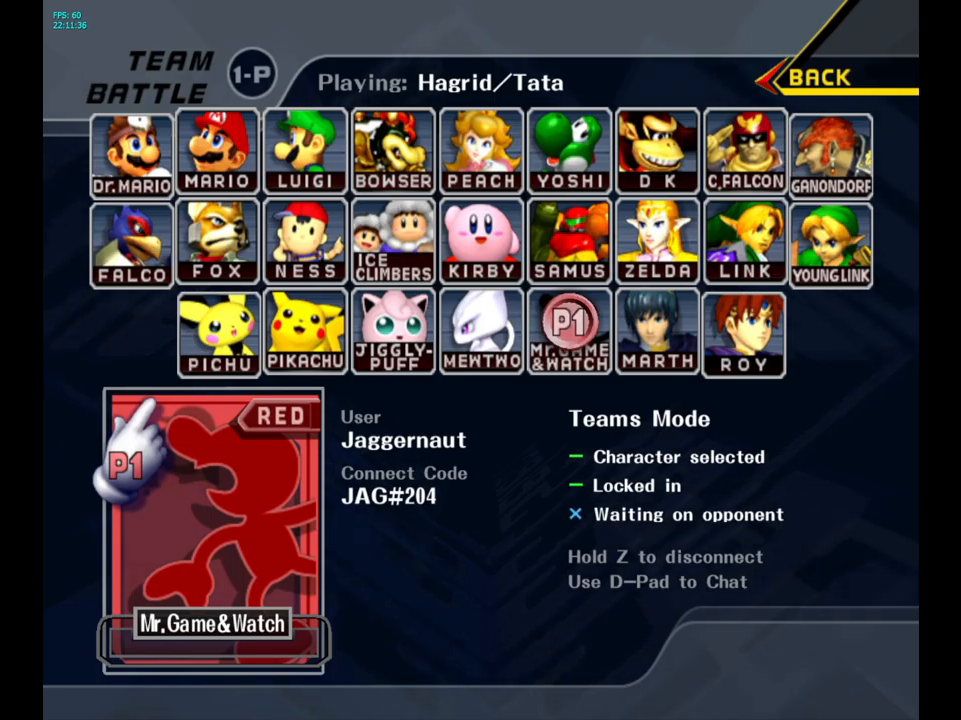
{"buttons": [], "left_stick": "center", "right_stick": "center", "events": [[33, "L1", "up"], [100, "R1", "up"]]}
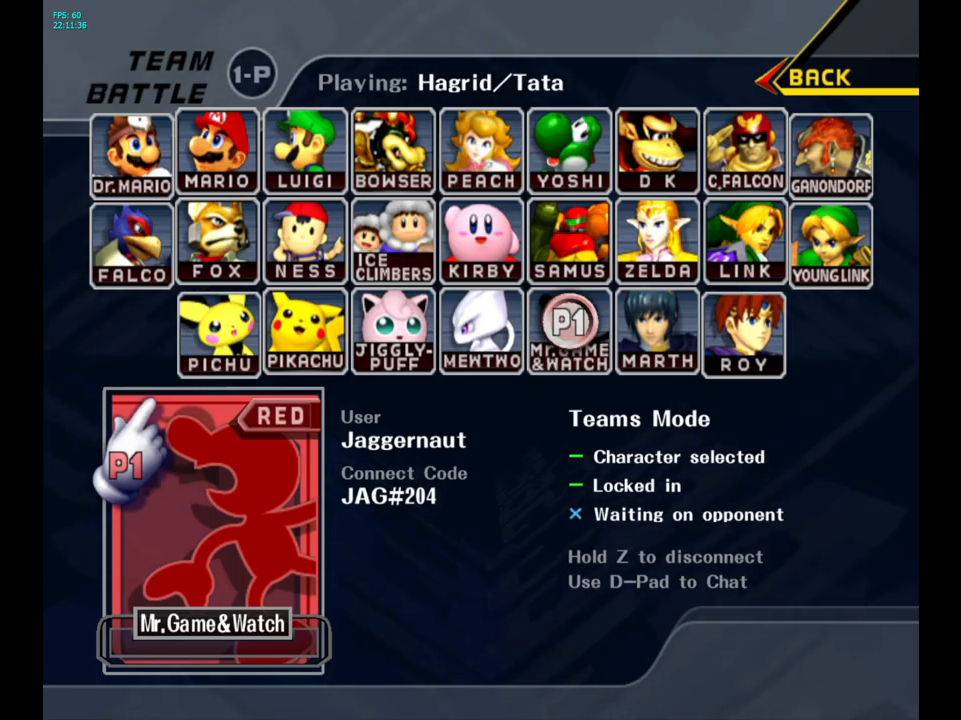
{"buttons": ["L1", "R1"], "left_stick": "center", "right_stick": "center", "events": [[183, "R1", "down"], [233, "L1", "down"]]}
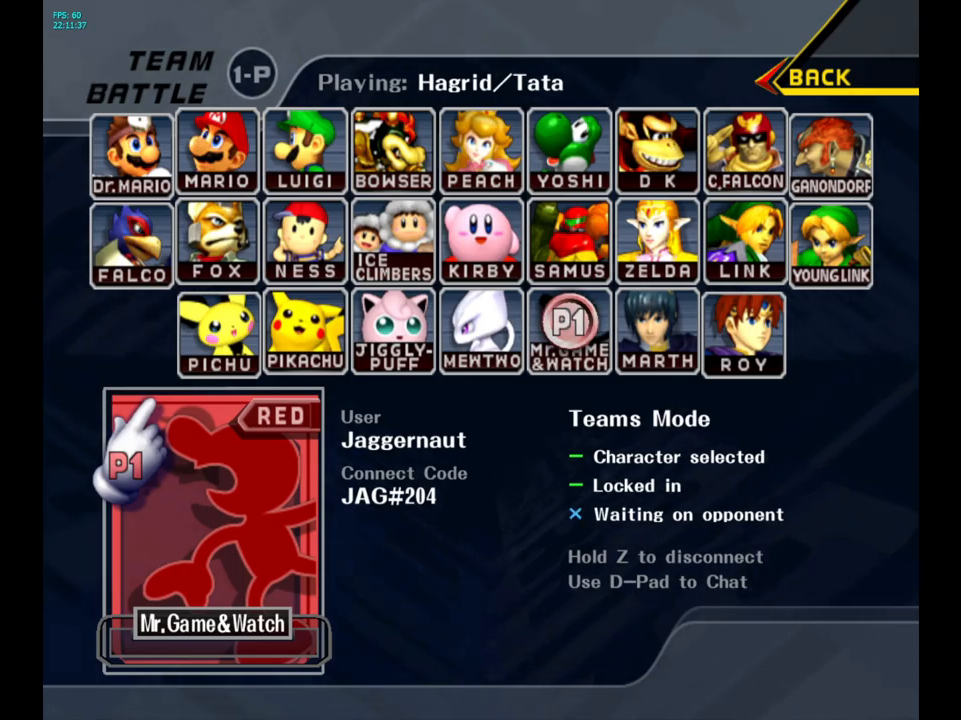
{"buttons": [], "left_stick": "center", "right_stick": "center", "events": [[16, "L1", "up"], [66, "R1", "up"]]}
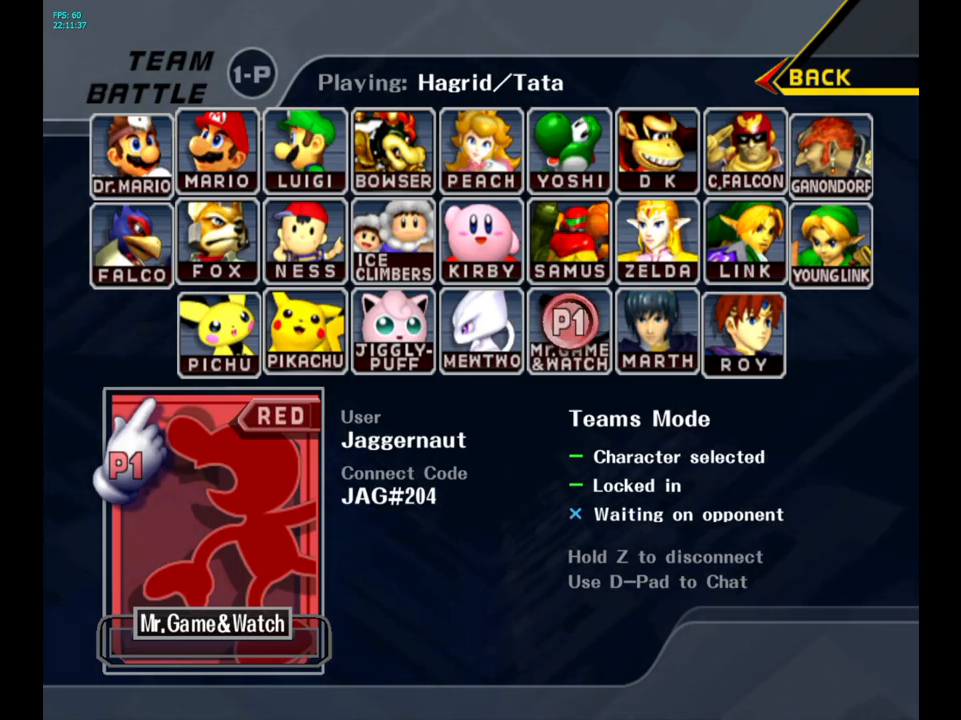
{"buttons": [], "left_stick": "center", "right_stick": "center", "events": []}
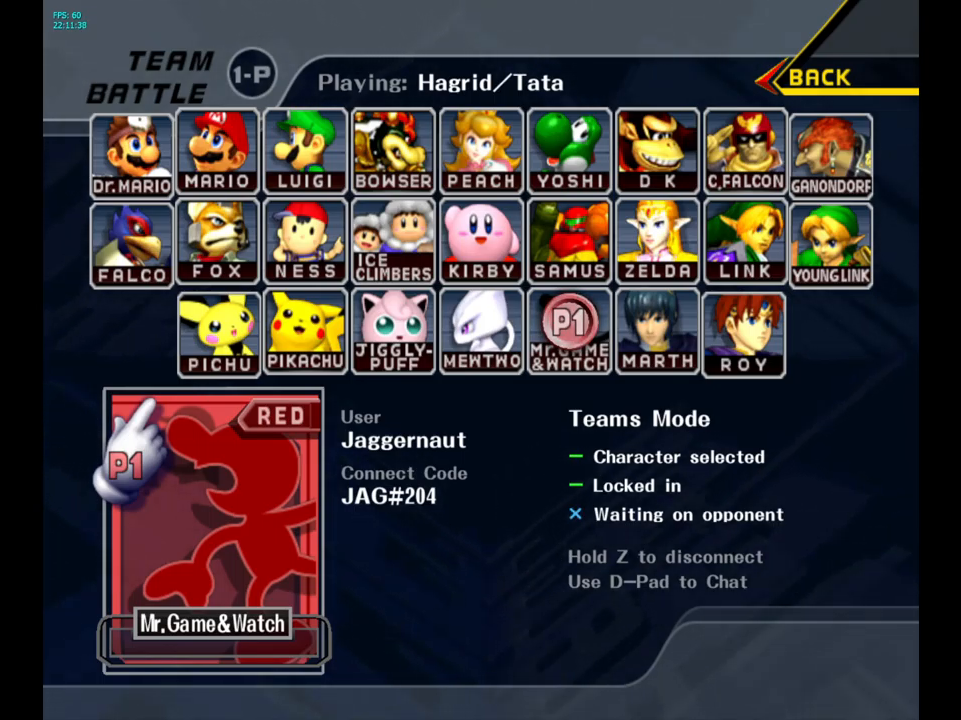
{"buttons": [], "left_stick": "center", "right_stick": "center", "events": []}
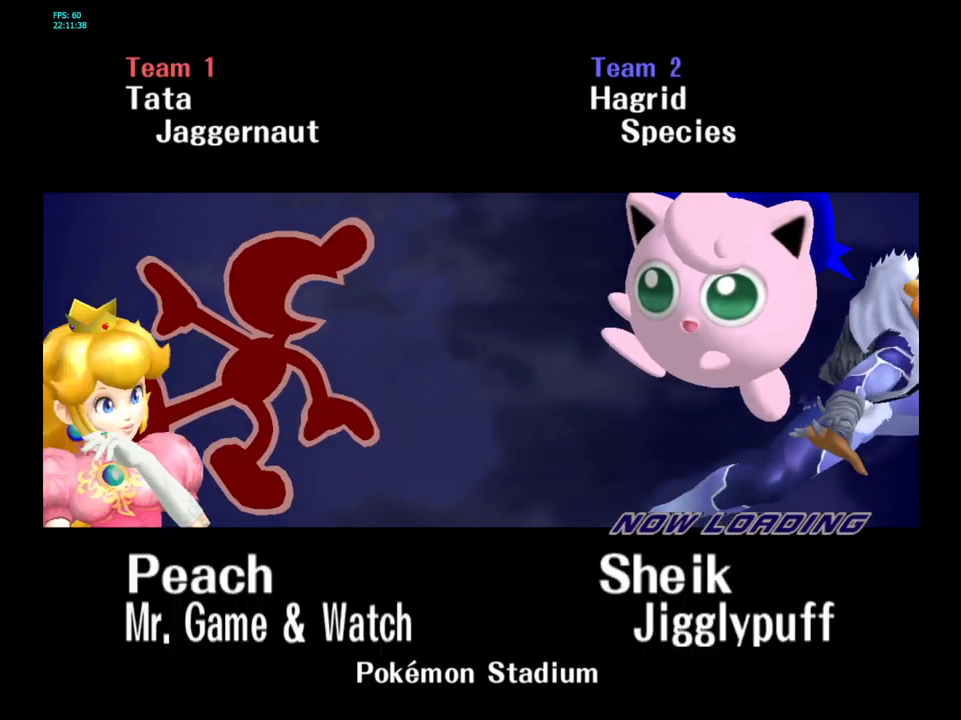
{"buttons": [], "left_stick": "center", "right_stick": "center", "events": []}
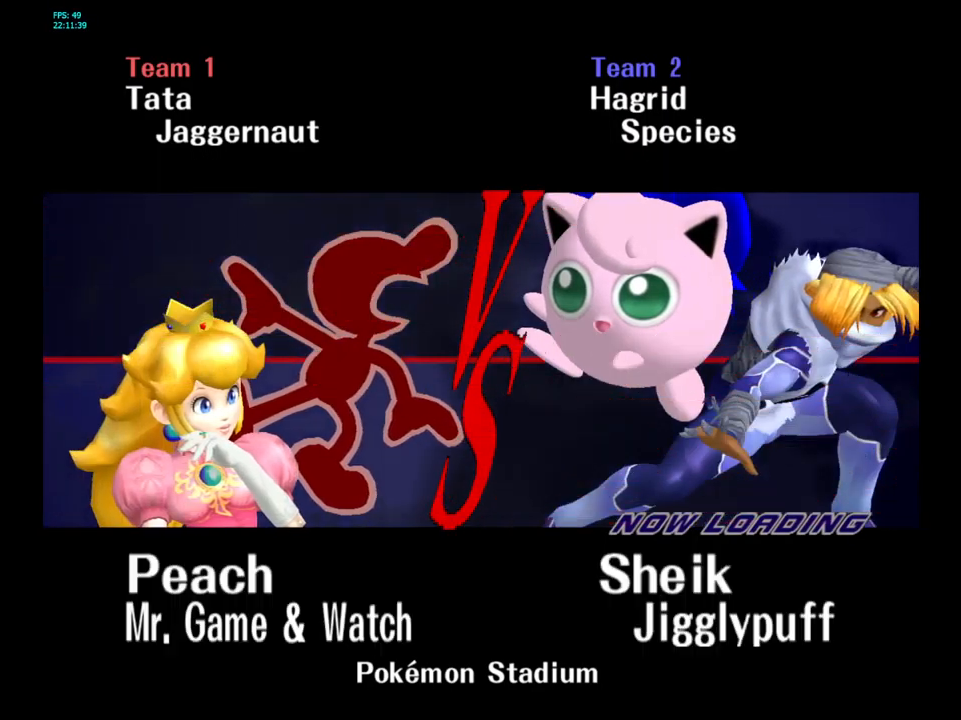
{"buttons": [], "left_stick": "center", "right_stick": "center", "events": []}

▶ [What this task involves] The whole of the data above needs retyping exactly, with pictures omitted.

▶ [Exercise output]
{"buttons": [], "left_stick": "center", "right_stick": "center", "events": [[33, "L1", "up"], [100, "R1", "up"]]}
{"buttons": ["L1", "R1"], "left_stick": "center", "right_stick": "center", "events": [[183, "R1", "down"], [233, "L1", "down"]]}
{"buttons": [], "left_stick": "center", "right_stick": "center", "events": [[16, "L1", "up"], [66, "R1", "up"]]}
{"buttons": [], "left_stick": "center", "right_stick": "center", "events": []}
{"buttons": [], "left_stick": "center", "right_stick": "center", "events": []}
{"buttons": [], "left_stick": "center", "right_stick": "center", "events": []}
{"buttons": [], "left_stick": "center", "right_stick": "center", "events": []}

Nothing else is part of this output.